NovaSol Wins $8 Million DOD Job

As the federal government scrambles to deal with threats of bioterror, a group of Hawaii scientists and engineers is working to develop a portable device that can detect harmful biological agents like anthrax.

Honolulu-based NovaSol has won a $7.8 million federal contract from the Office of the Secretary of Defense to develop the device.

NovaSol specializes in electro-optical and hyperspectral imaging systems used in reconnaissance and detection for military, medical, industrial and environmental applications.

"What we basically do is build fancy cameras that take digital images," says NovaSol Vice President Rick Holasek. "We also build the high-speed computer processing systems and software to analyze the data from the imaging systems and that produces a product, which is a picture highlighting features of interest."

The camera can be mounted on a plane, satellite, telescope or microscope.

"Everything has an electromagnetic signature," explains Holasek, "which is what gives things different color. You can think of it as a fingerprint. When the light hits it, it reflects back a certain color and that color is the signature that you can see. Your eyes can see a certain amount of that signature. But our cameras can see much more of that signature."

The contract gives NovaSol four years to develop the device, which will be about the size of a carry-on piece of luggage, says Holasek.

"This instrument doesn't exist now," says Holasek. "The way analysis is done now is to take a swab of something or wipe something down. You then send that item to a laboratory for DNA sequencing or culturing or other techniques. And this takes several days generally."

The United States has received a chain of anthrax scares in recent months with at least 18 confirmed anthrax infections and five deaths, according to CNN News. The U.S. Postal Service, government offices and media outlets have been the primary targets since anthrax-contaminated letters first began appearing in the mail in September.

NovaSol's device, however, will enable quick analysis, says Holasek.

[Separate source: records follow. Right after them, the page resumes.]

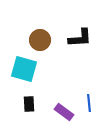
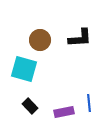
black rectangle: moved 1 px right, 2 px down; rotated 42 degrees counterclockwise
purple rectangle: rotated 48 degrees counterclockwise
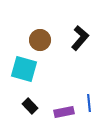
black L-shape: rotated 45 degrees counterclockwise
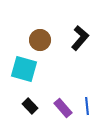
blue line: moved 2 px left, 3 px down
purple rectangle: moved 1 px left, 4 px up; rotated 60 degrees clockwise
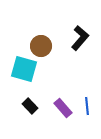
brown circle: moved 1 px right, 6 px down
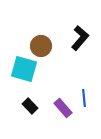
blue line: moved 3 px left, 8 px up
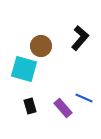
blue line: rotated 60 degrees counterclockwise
black rectangle: rotated 28 degrees clockwise
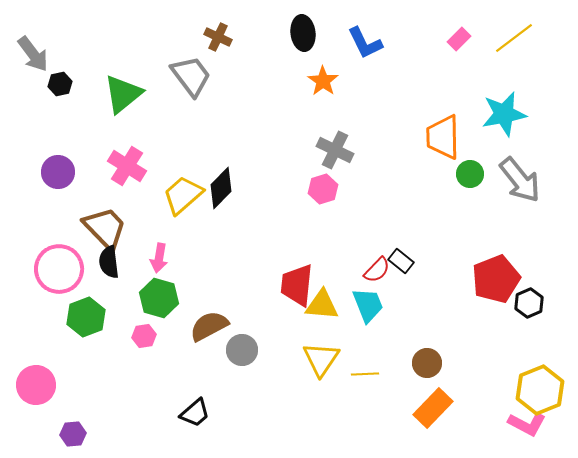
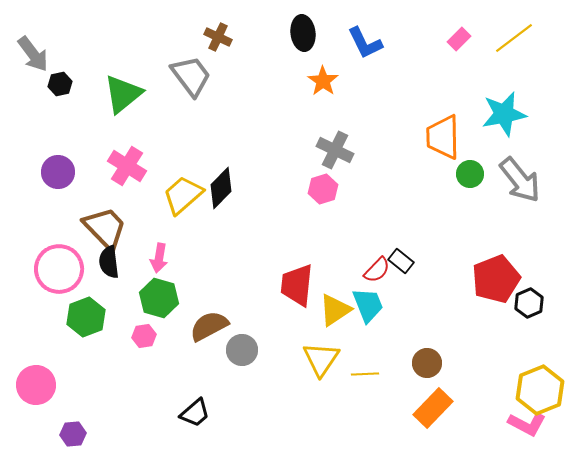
yellow triangle at (322, 305): moved 13 px right, 5 px down; rotated 39 degrees counterclockwise
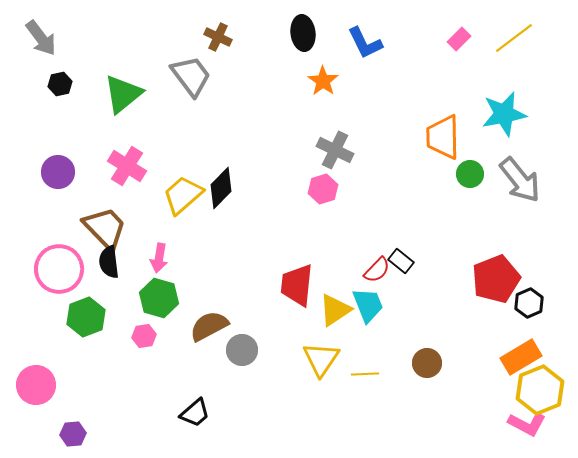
gray arrow at (33, 54): moved 8 px right, 16 px up
orange rectangle at (433, 408): moved 88 px right, 51 px up; rotated 15 degrees clockwise
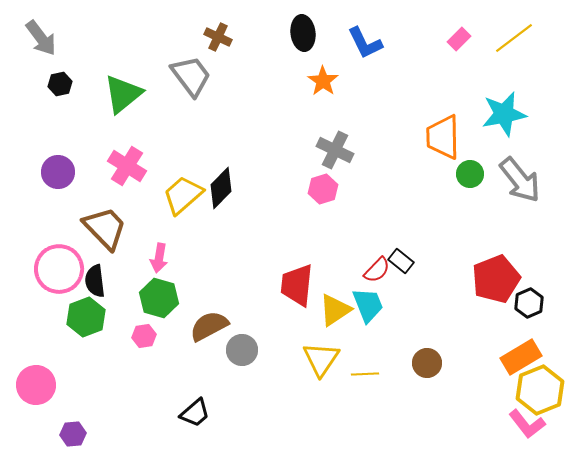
black semicircle at (109, 262): moved 14 px left, 19 px down
pink L-shape at (527, 424): rotated 24 degrees clockwise
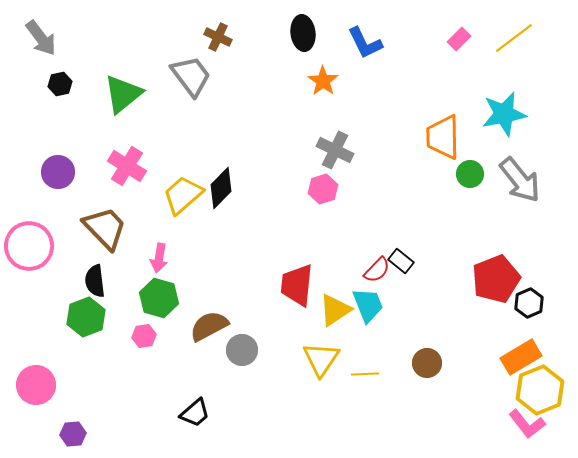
pink circle at (59, 269): moved 30 px left, 23 px up
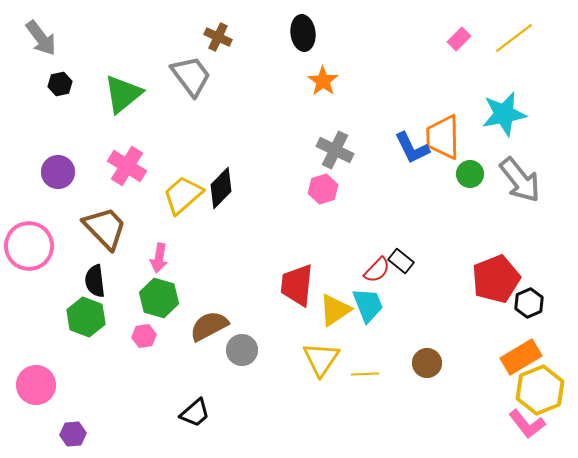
blue L-shape at (365, 43): moved 47 px right, 105 px down
green hexagon at (86, 317): rotated 18 degrees counterclockwise
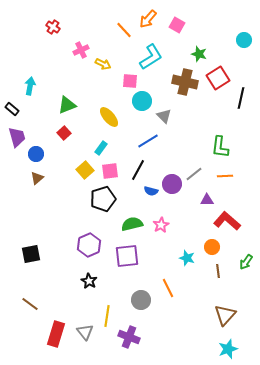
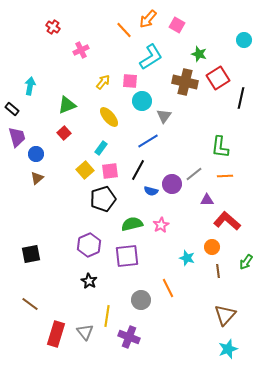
yellow arrow at (103, 64): moved 18 px down; rotated 77 degrees counterclockwise
gray triangle at (164, 116): rotated 21 degrees clockwise
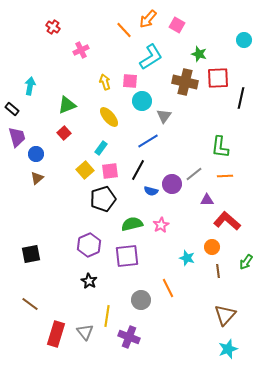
red square at (218, 78): rotated 30 degrees clockwise
yellow arrow at (103, 82): moved 2 px right; rotated 56 degrees counterclockwise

"Our system will have real-time output and give you the results on the spot," says Holasek. "The goal of the project is to detect pathogens in low quantities and then detect the types of pathogens. In addition to anthrax, one of the toxins we are starting to look at is botulism toxin. And we are probably going to also look at smallpox. But that's to be determined."

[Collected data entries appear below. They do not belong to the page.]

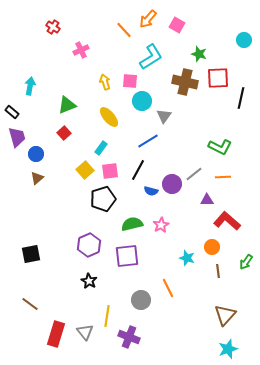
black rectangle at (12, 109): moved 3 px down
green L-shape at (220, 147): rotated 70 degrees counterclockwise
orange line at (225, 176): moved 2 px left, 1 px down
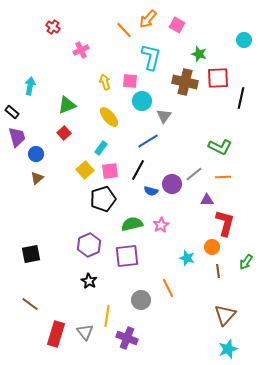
cyan L-shape at (151, 57): rotated 44 degrees counterclockwise
red L-shape at (227, 221): moved 2 px left, 2 px down; rotated 64 degrees clockwise
purple cross at (129, 337): moved 2 px left, 1 px down
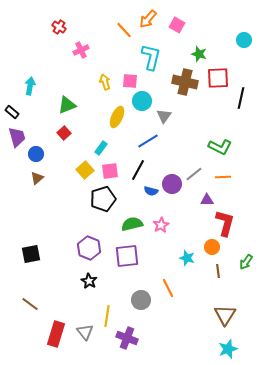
red cross at (53, 27): moved 6 px right
yellow ellipse at (109, 117): moved 8 px right; rotated 65 degrees clockwise
purple hexagon at (89, 245): moved 3 px down; rotated 15 degrees counterclockwise
brown triangle at (225, 315): rotated 10 degrees counterclockwise
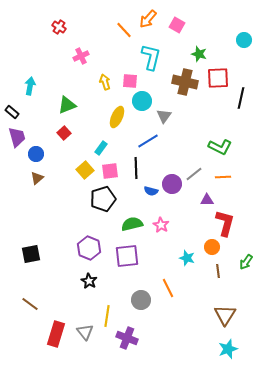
pink cross at (81, 50): moved 6 px down
black line at (138, 170): moved 2 px left, 2 px up; rotated 30 degrees counterclockwise
pink star at (161, 225): rotated 14 degrees counterclockwise
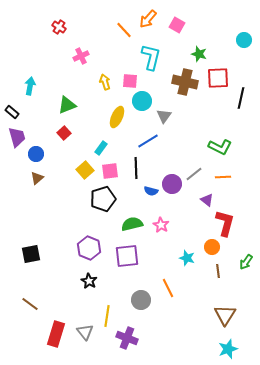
purple triangle at (207, 200): rotated 40 degrees clockwise
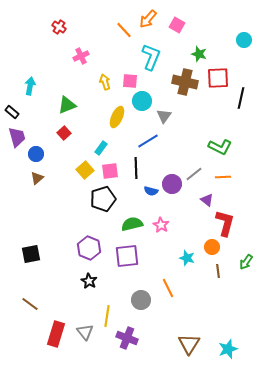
cyan L-shape at (151, 57): rotated 8 degrees clockwise
brown triangle at (225, 315): moved 36 px left, 29 px down
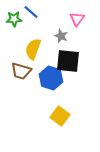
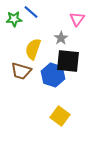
gray star: moved 2 px down; rotated 16 degrees clockwise
blue hexagon: moved 2 px right, 3 px up
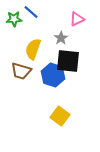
pink triangle: rotated 28 degrees clockwise
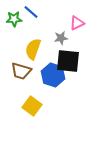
pink triangle: moved 4 px down
gray star: rotated 24 degrees clockwise
yellow square: moved 28 px left, 10 px up
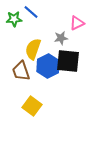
brown trapezoid: rotated 55 degrees clockwise
blue hexagon: moved 5 px left, 9 px up; rotated 15 degrees clockwise
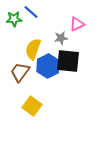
pink triangle: moved 1 px down
brown trapezoid: moved 1 px left, 1 px down; rotated 55 degrees clockwise
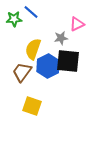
brown trapezoid: moved 2 px right
yellow square: rotated 18 degrees counterclockwise
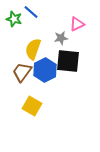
green star: rotated 21 degrees clockwise
blue hexagon: moved 3 px left, 4 px down
yellow square: rotated 12 degrees clockwise
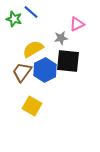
yellow semicircle: rotated 40 degrees clockwise
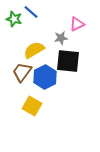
yellow semicircle: moved 1 px right, 1 px down
blue hexagon: moved 7 px down
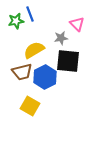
blue line: moved 1 px left, 2 px down; rotated 28 degrees clockwise
green star: moved 2 px right, 2 px down; rotated 28 degrees counterclockwise
pink triangle: rotated 49 degrees counterclockwise
brown trapezoid: rotated 140 degrees counterclockwise
yellow square: moved 2 px left
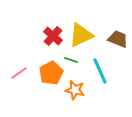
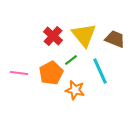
yellow triangle: moved 3 px right; rotated 44 degrees counterclockwise
brown trapezoid: moved 3 px left
green line: rotated 56 degrees counterclockwise
pink line: rotated 42 degrees clockwise
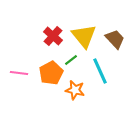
yellow triangle: moved 1 px down
brown trapezoid: rotated 25 degrees clockwise
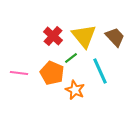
brown trapezoid: moved 2 px up
green line: moved 2 px up
orange pentagon: moved 1 px right; rotated 20 degrees counterclockwise
orange star: rotated 12 degrees clockwise
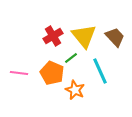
red cross: rotated 18 degrees clockwise
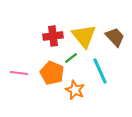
red cross: rotated 24 degrees clockwise
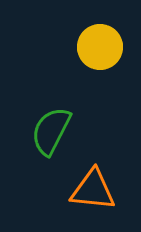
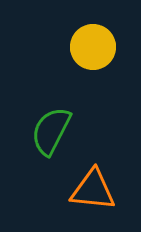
yellow circle: moved 7 px left
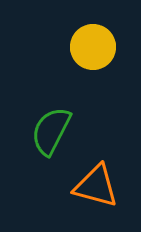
orange triangle: moved 3 px right, 4 px up; rotated 9 degrees clockwise
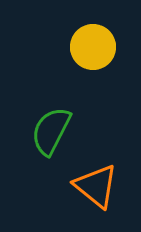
orange triangle: rotated 24 degrees clockwise
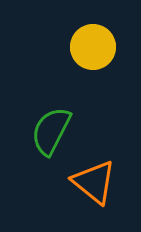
orange triangle: moved 2 px left, 4 px up
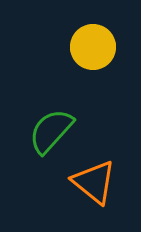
green semicircle: rotated 15 degrees clockwise
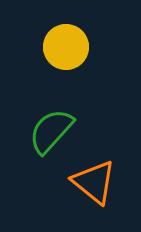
yellow circle: moved 27 px left
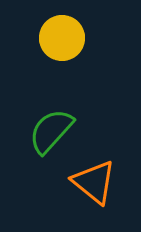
yellow circle: moved 4 px left, 9 px up
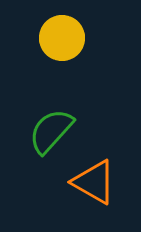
orange triangle: rotated 9 degrees counterclockwise
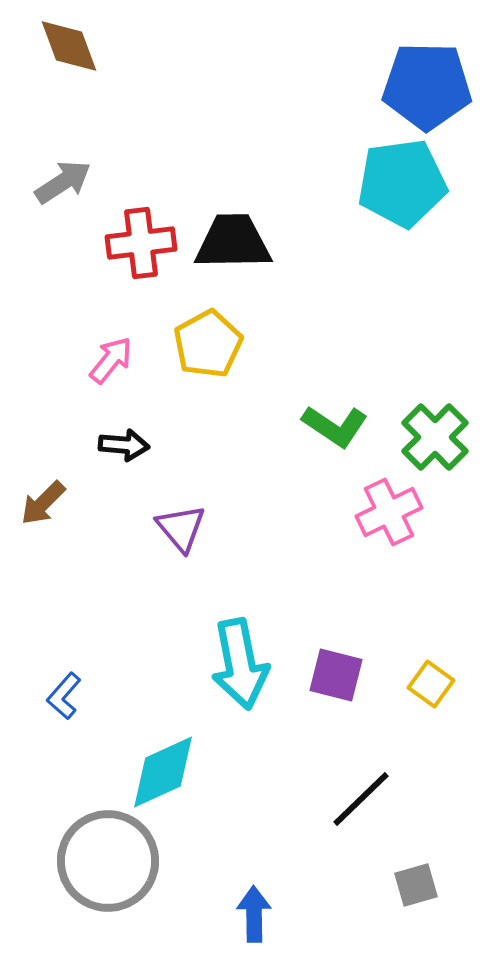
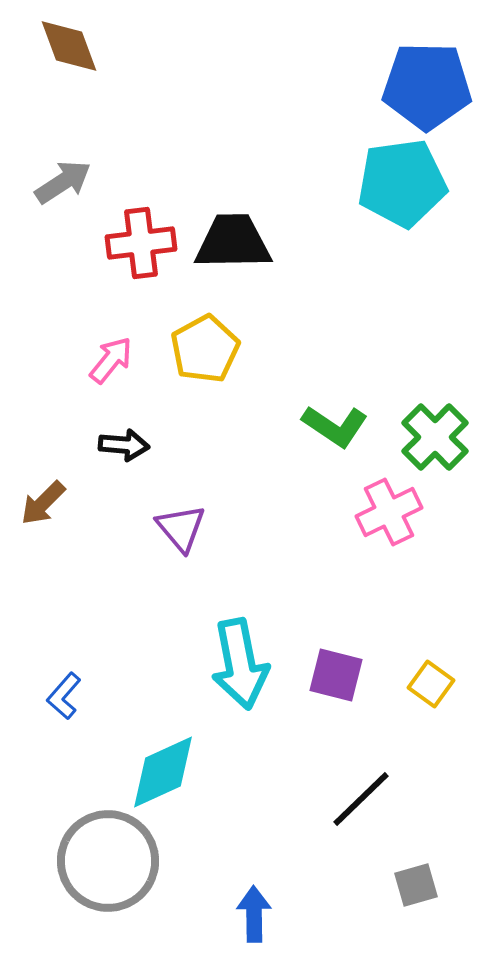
yellow pentagon: moved 3 px left, 5 px down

The company will partner with Vanderbilt University in Tennessee and Los Alamos National Lab in New Mexico to work on this project. Though NovaSol was awarded the contract about two weeks ago, it completed the proposal for the contract one year ago.

"[At the time] we didn't know anthrax would be an issue," says Holasek. "Basically, pathogen detection has a lot of medical applications as well as anti-terror applications. So we weren't working at looking at anthrax. But because of what's happened we said, `We'll take a look at anthrax first.'"

NovaSol is one of growing number of technology companies in Hawaii that are securing lucrative federal contracts from the defense industry.

"It is a niche," says David Watumull, chairman of the Hawaii Technology Trade Association's Biotechnology Council. "I do know there's a significant federal effort to generate research in these areas."

NovaSol left the state's incubator program at the Manoa Innovation Center in September to move to its new 5,000-square-foot corporate headquarters at 1100 Alakea St.

Business has been good for the company, which started in November 1998 with 12 owner/employees who invested about $1.5 million of their own money.

"We have more than $20 million in existing and pending contracts," says Holasek, "from customers that include the U.S. Army, Navy, Air Force and National Aeronautics and Space Administration."

In the past six months, however, the company has experienced rapid growth.

"We had 18 people last summer and we have 40 now," says Holasek.

The company hopes to double its work force next year and is seeking highly technical staff.

"We are looking for software engineers, electrical engineers, mechanical engineers, optical engineers, and some management personnel," says Holasek.

The company is focused on hiring Hawaii residents.

"I can't tell you how happy it makes me feel to be a part of creating technology jobs in Hawaii and giving people an opportunity to work in their field and live in Hawaii," says Holasek.